Overall, starting as an LLC has its downsides. LLCs are less common and may be less understood by investors and employees. Additionally, setting up and managing an LLC can be more expensive from both legal and tax perspectives. For example, the company is required to provide K-1s to members and treat members as self-employed.Given the complexities involved, it's advisable to seek assistance from an experienced accounting firm to ensure the conversion is executed properly, which can be a significant expense.

Founder: “Do investors care about whether my startup is a C-corporation?

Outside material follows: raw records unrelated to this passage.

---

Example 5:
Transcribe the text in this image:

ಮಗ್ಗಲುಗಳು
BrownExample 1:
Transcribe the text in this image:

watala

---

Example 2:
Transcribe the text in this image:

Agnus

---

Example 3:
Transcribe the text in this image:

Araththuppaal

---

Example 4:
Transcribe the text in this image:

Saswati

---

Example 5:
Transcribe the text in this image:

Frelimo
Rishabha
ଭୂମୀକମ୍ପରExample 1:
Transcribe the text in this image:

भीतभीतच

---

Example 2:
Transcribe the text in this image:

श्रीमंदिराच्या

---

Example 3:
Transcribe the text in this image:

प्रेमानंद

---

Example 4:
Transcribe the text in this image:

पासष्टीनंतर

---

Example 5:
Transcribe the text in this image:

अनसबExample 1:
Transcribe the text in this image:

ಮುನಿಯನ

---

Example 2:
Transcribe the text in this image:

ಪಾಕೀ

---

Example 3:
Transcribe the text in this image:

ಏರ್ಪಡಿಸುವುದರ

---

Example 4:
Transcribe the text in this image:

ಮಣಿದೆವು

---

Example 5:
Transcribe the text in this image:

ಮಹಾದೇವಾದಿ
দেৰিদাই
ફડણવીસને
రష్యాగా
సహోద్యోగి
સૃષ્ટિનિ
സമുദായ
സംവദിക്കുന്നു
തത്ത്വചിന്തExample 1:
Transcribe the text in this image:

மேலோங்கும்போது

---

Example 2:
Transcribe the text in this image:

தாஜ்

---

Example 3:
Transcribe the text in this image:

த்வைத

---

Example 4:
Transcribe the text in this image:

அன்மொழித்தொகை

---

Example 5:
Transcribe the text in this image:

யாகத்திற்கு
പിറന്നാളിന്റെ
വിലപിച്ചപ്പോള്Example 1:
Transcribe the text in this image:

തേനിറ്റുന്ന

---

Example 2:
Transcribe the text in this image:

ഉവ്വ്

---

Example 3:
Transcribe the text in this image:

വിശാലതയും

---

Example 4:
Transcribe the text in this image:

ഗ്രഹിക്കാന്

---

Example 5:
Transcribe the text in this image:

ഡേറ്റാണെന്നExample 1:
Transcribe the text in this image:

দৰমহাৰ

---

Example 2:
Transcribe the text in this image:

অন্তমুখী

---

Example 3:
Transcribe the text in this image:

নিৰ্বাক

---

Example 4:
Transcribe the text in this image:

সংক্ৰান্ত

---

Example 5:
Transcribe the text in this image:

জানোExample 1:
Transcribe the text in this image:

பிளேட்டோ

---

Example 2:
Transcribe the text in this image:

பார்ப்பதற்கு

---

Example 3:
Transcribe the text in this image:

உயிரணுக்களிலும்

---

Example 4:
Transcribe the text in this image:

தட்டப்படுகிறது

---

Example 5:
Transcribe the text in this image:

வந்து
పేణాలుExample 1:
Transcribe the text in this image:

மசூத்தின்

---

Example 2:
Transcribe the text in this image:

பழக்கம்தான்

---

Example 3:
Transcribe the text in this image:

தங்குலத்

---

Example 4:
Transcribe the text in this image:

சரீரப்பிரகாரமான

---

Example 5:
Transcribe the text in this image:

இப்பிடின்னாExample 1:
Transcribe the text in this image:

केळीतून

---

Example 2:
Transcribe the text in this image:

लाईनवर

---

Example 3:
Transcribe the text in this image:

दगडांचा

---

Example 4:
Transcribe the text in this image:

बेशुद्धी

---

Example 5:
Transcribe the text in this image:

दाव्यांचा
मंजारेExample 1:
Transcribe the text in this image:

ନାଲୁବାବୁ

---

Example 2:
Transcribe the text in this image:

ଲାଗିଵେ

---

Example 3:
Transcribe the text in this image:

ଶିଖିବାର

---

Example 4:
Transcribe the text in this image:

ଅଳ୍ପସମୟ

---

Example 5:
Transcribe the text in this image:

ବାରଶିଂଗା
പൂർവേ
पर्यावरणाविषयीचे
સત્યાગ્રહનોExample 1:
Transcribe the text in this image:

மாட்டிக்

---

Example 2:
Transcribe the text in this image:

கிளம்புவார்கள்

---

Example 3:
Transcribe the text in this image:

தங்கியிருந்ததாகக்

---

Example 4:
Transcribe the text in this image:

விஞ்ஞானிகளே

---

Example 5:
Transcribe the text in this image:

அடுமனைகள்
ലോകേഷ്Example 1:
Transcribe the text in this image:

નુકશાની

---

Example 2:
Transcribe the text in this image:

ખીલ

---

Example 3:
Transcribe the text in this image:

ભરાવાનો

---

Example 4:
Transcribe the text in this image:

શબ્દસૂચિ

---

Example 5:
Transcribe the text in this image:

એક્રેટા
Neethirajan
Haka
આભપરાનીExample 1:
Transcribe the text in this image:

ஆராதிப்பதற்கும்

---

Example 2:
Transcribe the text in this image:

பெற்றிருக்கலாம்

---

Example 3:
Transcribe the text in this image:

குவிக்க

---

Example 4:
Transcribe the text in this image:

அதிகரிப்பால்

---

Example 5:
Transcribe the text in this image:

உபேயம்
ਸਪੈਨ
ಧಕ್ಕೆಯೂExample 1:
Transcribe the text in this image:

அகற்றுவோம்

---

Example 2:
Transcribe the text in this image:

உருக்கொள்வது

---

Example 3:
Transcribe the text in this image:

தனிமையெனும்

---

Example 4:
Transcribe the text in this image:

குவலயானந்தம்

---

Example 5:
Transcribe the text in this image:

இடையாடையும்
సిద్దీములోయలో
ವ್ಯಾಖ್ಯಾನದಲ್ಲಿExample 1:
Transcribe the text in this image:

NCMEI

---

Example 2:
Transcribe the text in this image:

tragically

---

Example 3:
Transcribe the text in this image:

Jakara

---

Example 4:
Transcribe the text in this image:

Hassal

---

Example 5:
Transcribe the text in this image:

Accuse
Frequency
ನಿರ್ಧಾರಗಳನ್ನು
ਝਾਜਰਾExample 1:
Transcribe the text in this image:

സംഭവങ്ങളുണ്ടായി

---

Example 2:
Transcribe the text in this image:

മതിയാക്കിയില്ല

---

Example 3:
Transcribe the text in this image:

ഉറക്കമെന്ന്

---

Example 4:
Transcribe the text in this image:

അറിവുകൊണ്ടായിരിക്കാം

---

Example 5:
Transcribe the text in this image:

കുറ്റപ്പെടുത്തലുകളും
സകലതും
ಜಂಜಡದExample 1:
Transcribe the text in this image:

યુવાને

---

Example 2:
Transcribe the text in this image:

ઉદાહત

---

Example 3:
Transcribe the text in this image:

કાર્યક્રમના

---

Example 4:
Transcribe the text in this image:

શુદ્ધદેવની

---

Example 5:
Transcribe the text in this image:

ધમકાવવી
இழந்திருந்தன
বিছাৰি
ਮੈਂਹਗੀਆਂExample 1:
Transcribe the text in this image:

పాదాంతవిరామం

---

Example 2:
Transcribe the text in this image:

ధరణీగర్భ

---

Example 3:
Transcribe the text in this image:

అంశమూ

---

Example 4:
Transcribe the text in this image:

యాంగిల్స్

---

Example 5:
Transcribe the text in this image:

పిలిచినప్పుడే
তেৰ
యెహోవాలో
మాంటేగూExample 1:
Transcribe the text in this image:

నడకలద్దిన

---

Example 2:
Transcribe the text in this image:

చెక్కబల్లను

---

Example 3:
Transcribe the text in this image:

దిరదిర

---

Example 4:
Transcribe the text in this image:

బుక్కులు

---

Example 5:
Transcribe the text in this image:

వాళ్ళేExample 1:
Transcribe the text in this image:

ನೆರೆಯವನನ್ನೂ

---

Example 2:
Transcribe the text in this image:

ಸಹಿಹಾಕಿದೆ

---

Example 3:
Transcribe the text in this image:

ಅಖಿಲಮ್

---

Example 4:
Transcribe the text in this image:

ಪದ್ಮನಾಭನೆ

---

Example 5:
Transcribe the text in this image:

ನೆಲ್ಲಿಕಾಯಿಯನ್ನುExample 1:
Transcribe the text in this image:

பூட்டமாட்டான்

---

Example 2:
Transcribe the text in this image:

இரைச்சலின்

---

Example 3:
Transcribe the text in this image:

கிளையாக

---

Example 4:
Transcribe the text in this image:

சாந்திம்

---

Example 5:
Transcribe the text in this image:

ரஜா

Yes, they care a great deal and generally expect you to register your startup as a C-corp for the following reasons:

  • QSBS treatment. A C-corp is essential for the QSBS treatment, which can save a lot of money on taxes. If your investors qualify, it allows them to take $10M or 10 times their investment free of capital gains tax. This significant sum makes investors pay close attention to the QSBS and require the company to covenant in the investment documents that it won't jeopardize the QSBS qualification.
  • QSBS rollover. Section 1045 allows investors who have held QSBS for more than six months to defer recognizing gains from the sale of the stock if they reinvest the proceeds in another QSBS within 60 days from the sale. By doing so, they defer capital gains taxes until the newly acquired QSBS is sold. This rollover provision offers a tax deferral opportunity for investors who wish to continue investing in startups without immediately recognizing and paying taxes on their gains.
  • UBTI rules. You may already know that venture funds have their own investors, often referred to as limited partners or LPs. Many of these LPs are tax-exempt entities such as pension funds or endowments. Another factor that influences why venture investors generally prefer investing in C-Corps over LLCs is the Unrelated Business Taxable Income (UBTI) rules imposed by the IRS. UBTI can be generated from an LLC's business operations, and tax-exempt entities might have to pay taxes on this income. Conversely, C-Corps do not generate UBTI for their investors.

These are the reasons why venture funds will push you to convert an LLC into a C-corp. before investing.

Founder: “How to Set Up a Delaware C-Corp”

Here are your options:

  1. DIY Route: Start with our free startup launch checklist or watch this free YouTube guide.
  2. Startup Launch Package: If you’re building a venture-backed startup, ensure everything is done right from the beginning with this lawyer-assisted package. It includes incorporation, equity issuance, incentive plans, cap table setup, templates, and an investor-ready data room.

Final Takeaway

For startups planning to raise venture capital and scale quickly, a Delaware C-Corp is the clear choice. Its benefits—ranging from QSBS tax exclusions to scalability and investor appeal—make it the gold standard for founders.

Disclaimer: This post is for informational purposes only and does not constitute legal or tax advice. Consult professionals for tailored guidance.